= Material to process =
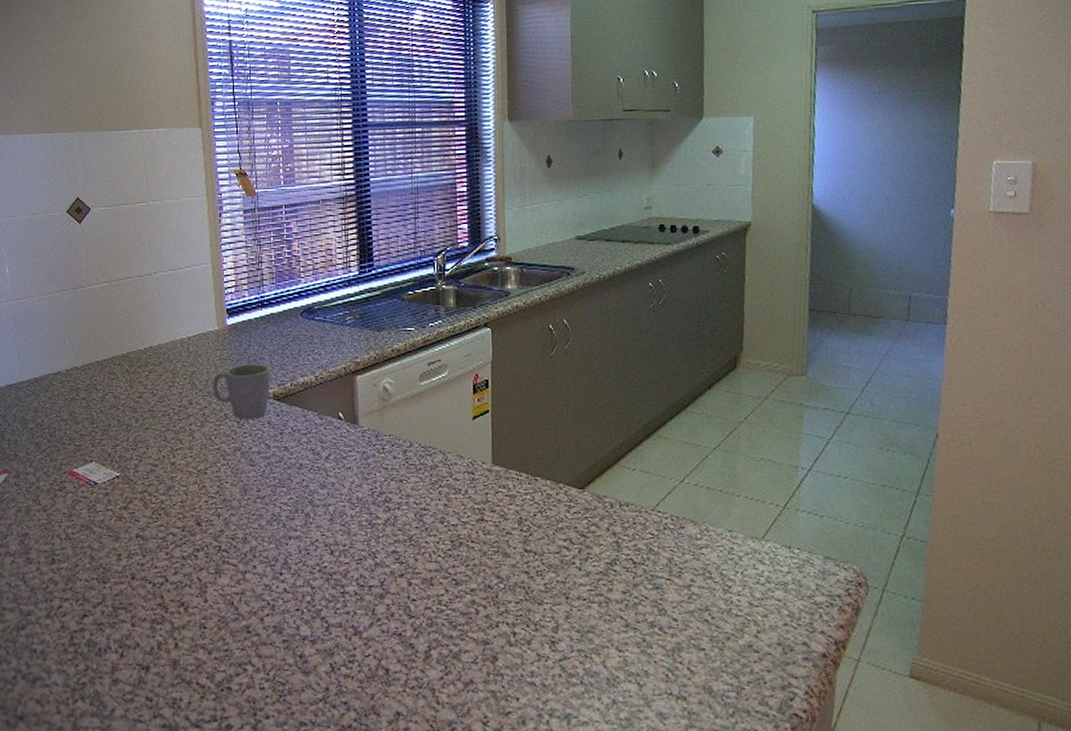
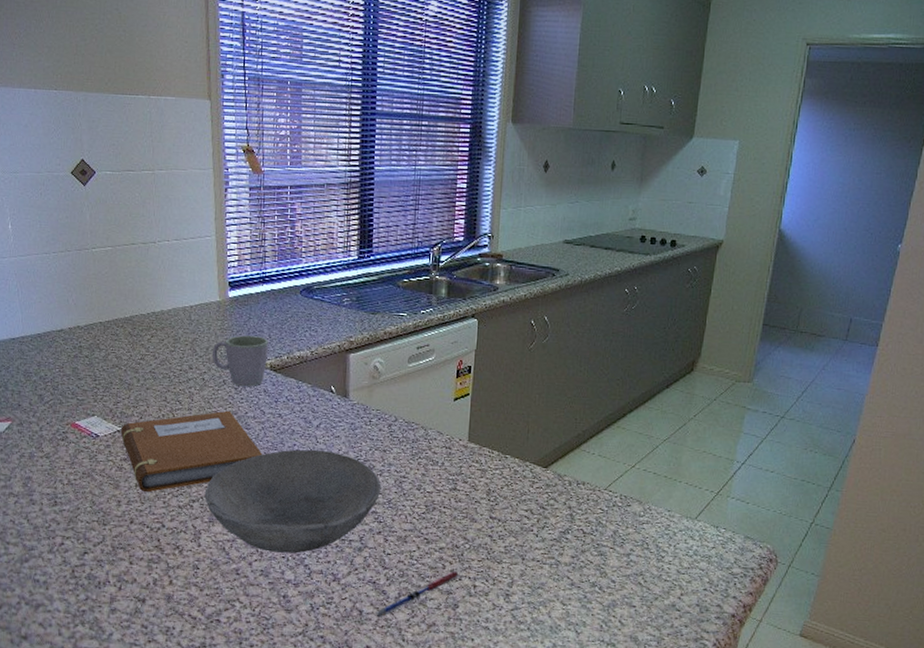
notebook: none [119,447,270,544] -> present [120,410,263,493]
bowl: none [209,484,401,605] -> present [204,449,382,554]
pen: none [403,616,497,677] -> present [375,571,460,618]

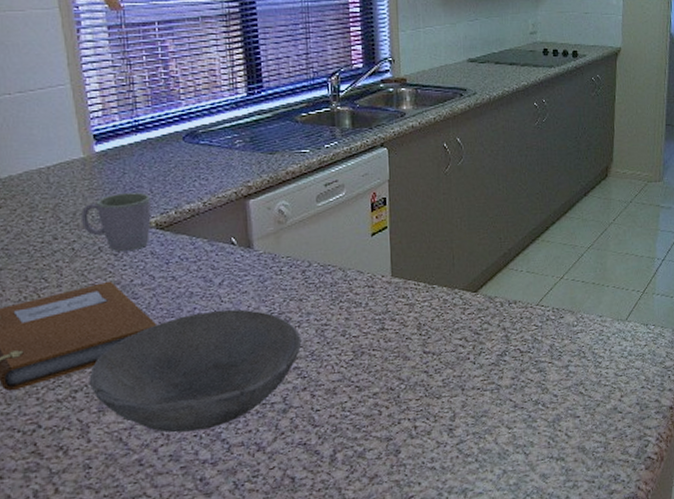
pen: present [375,571,460,618] -> none [309,415,399,481]

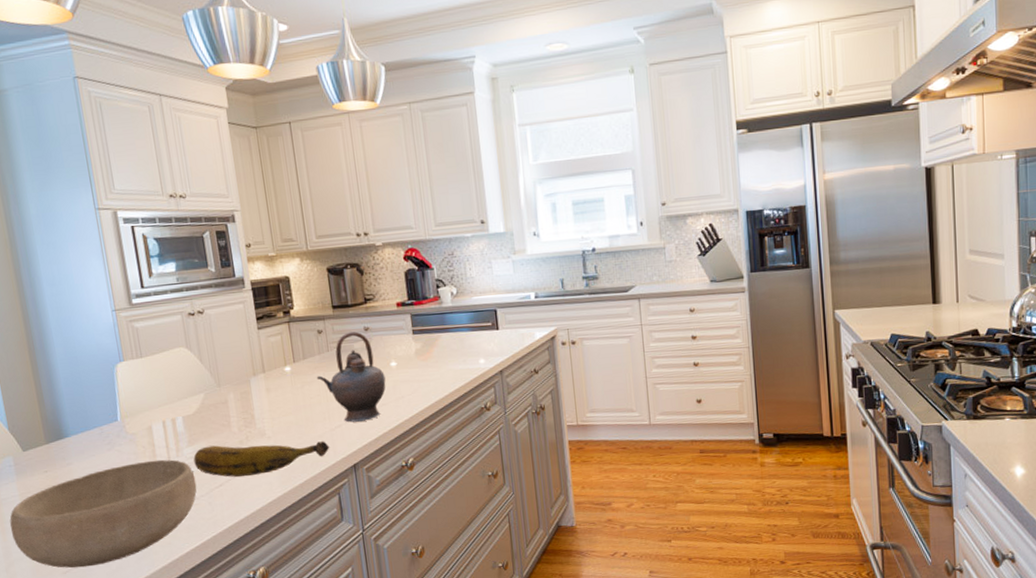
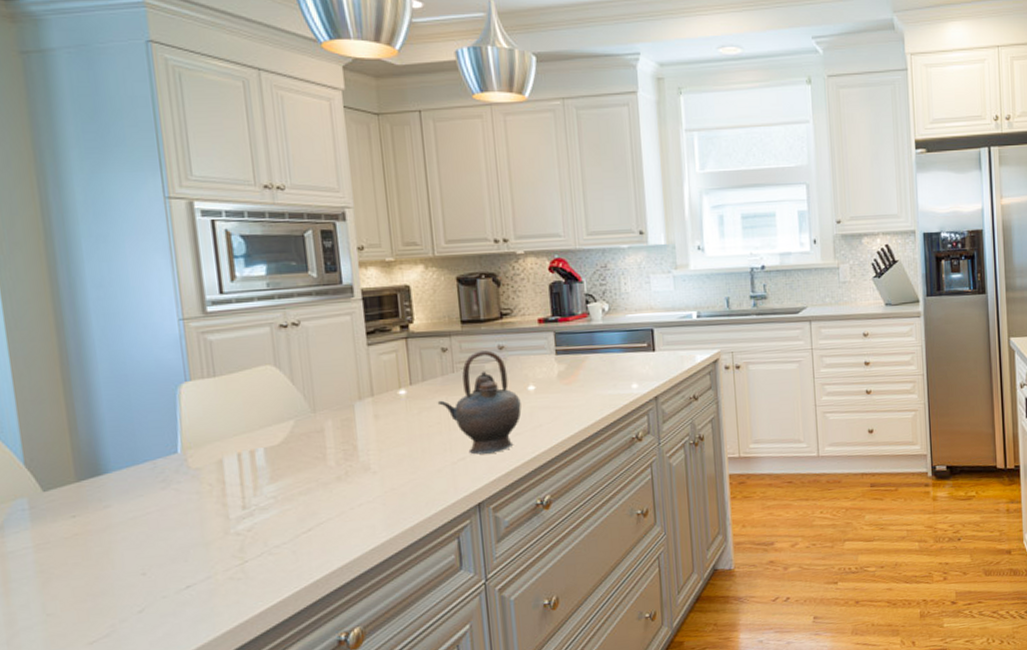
bowl: present [9,459,197,569] -> none [16,499,278,638]
banana: present [193,441,330,477] -> none [275,476,450,520]

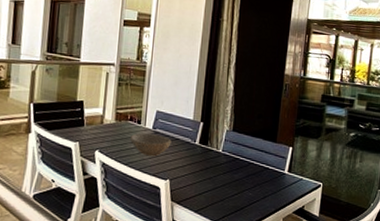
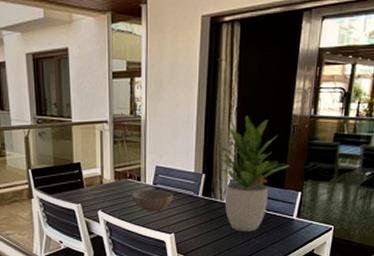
potted plant: none [216,71,283,183] -> present [218,116,290,231]

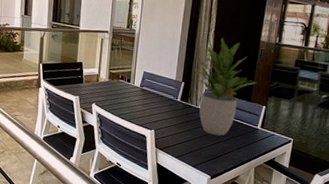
bowl: present [130,190,174,212] -> none [120,90,157,110]

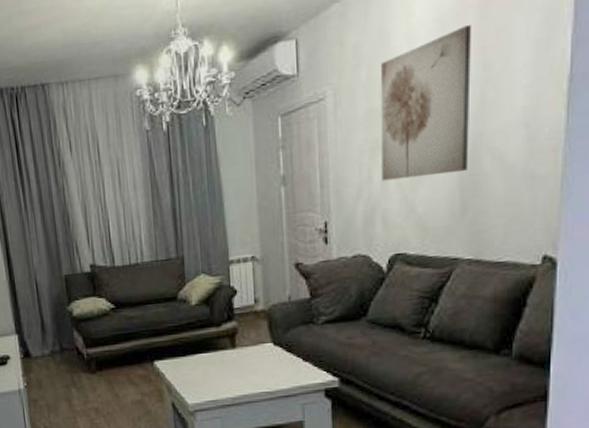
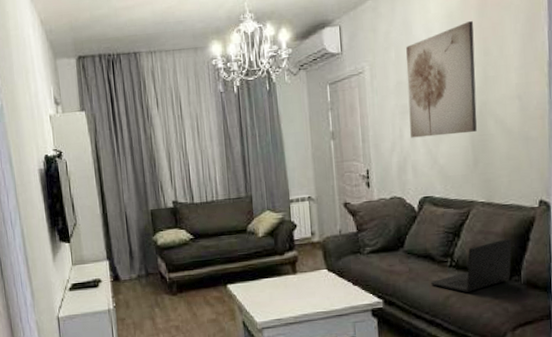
laptop: none [398,304,504,369] -> present [430,238,512,293]

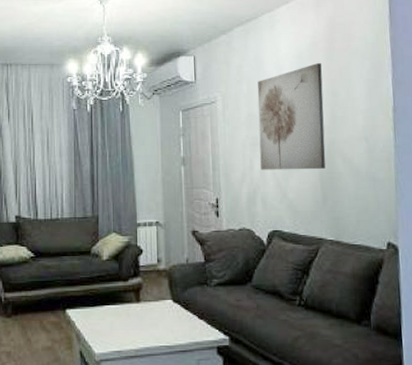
laptop: present [430,238,512,293] -> none [278,280,361,334]

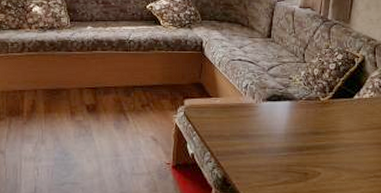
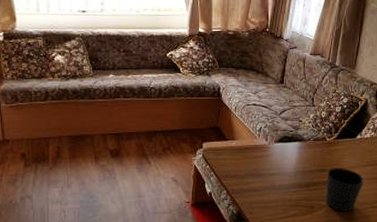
cup: none [321,131,365,180] -> present [325,168,364,212]

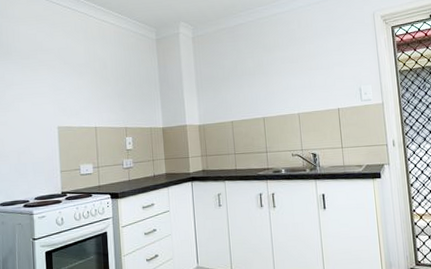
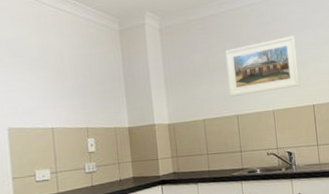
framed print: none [253,42,325,100] -> present [225,35,300,97]

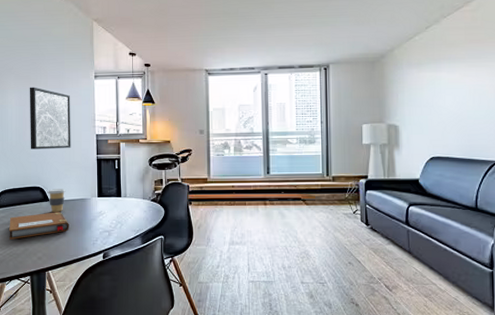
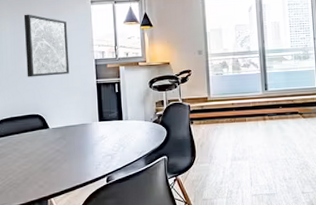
notebook: present [9,212,69,239] -> none [8,138,71,169]
coffee cup: present [47,189,66,212] -> none [46,115,66,139]

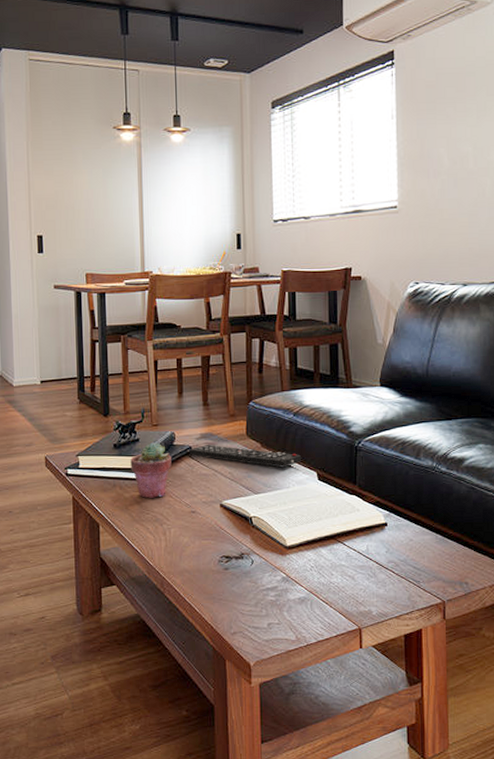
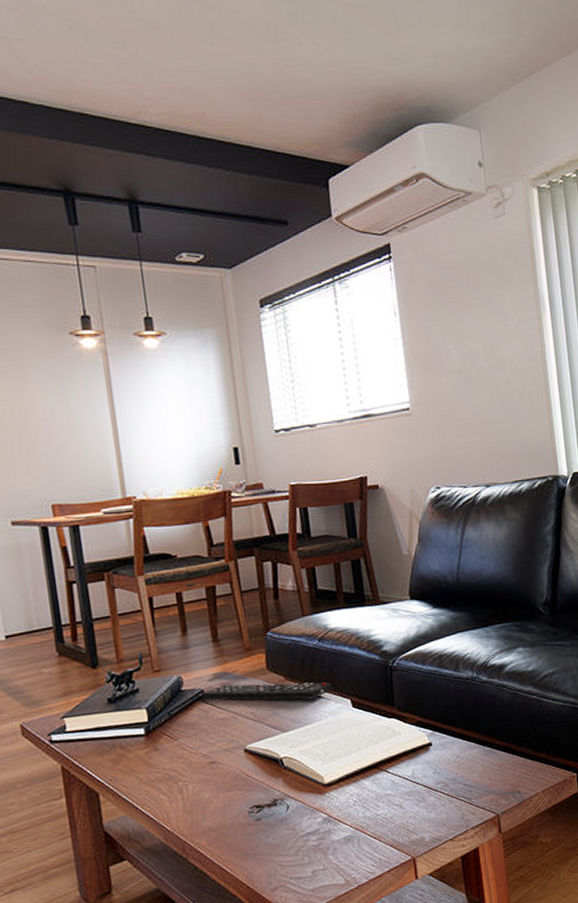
potted succulent: present [130,442,172,498] -> none [130,690,182,756]

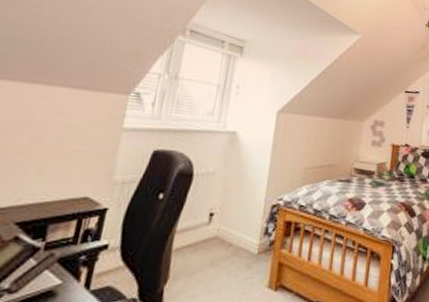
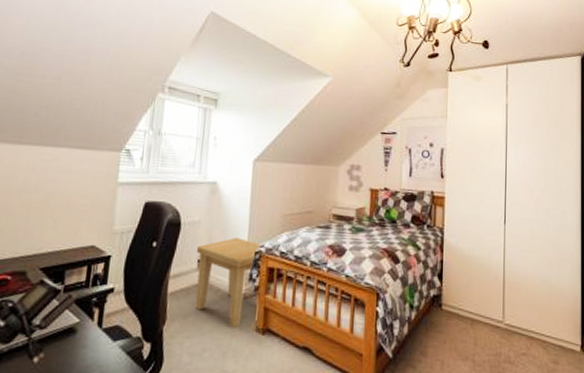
side table: none [202,190,281,285] -> present [194,238,262,328]

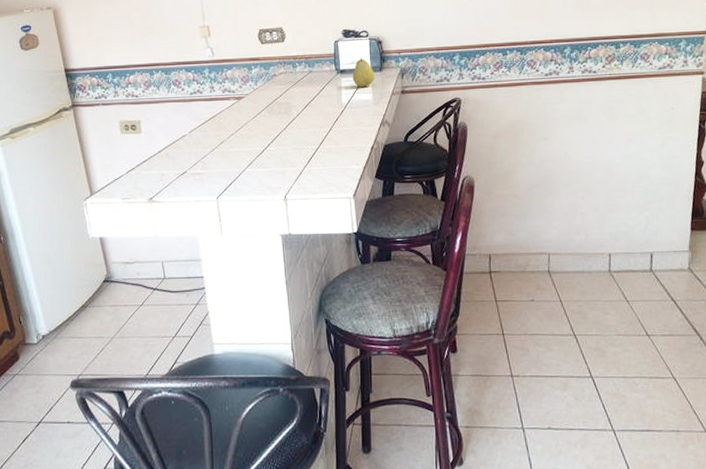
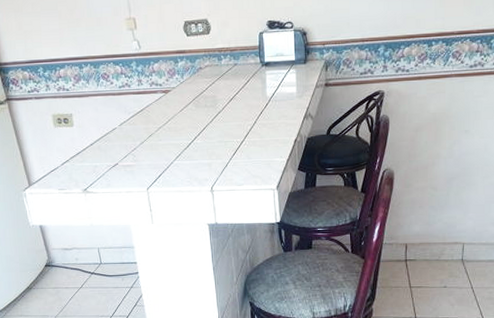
fruit: present [352,57,374,88] -> none [277,49,299,81]

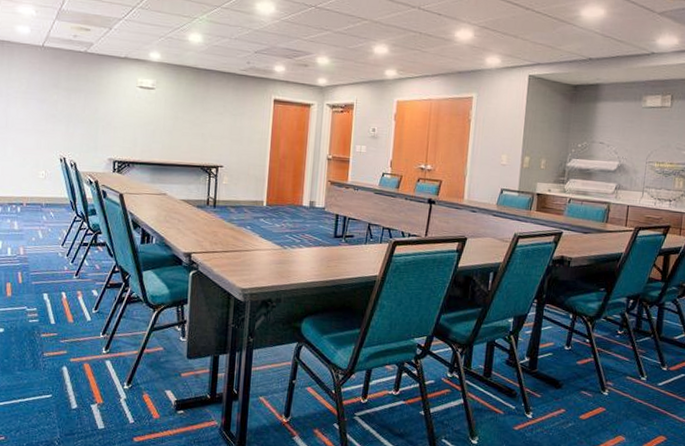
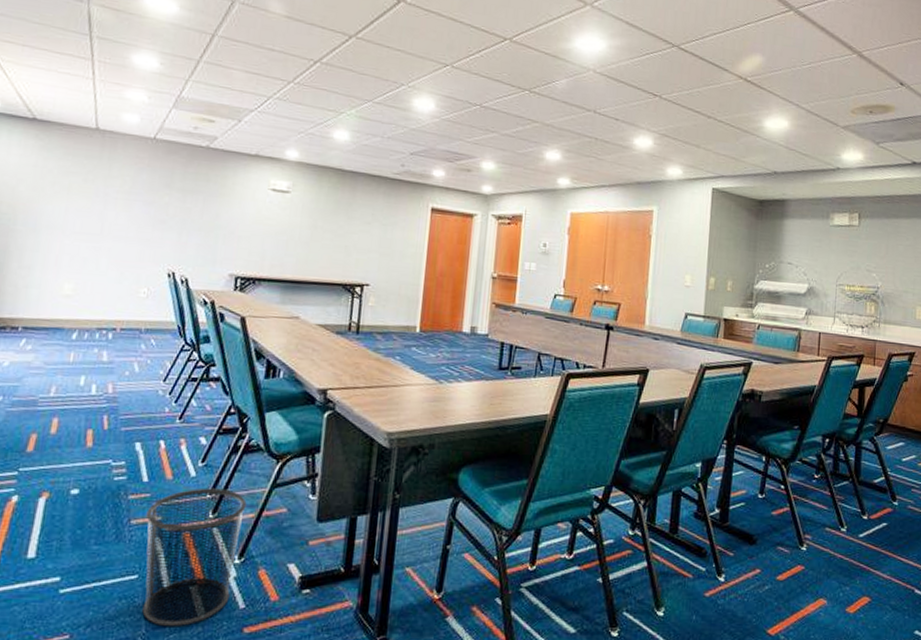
waste bin: none [55,329,131,435] -> present [142,487,247,627]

= Problem statement =
Before answering, check every line of the records for the string "laptop", then state how many lines have it, with the number only.

= Completed task =
2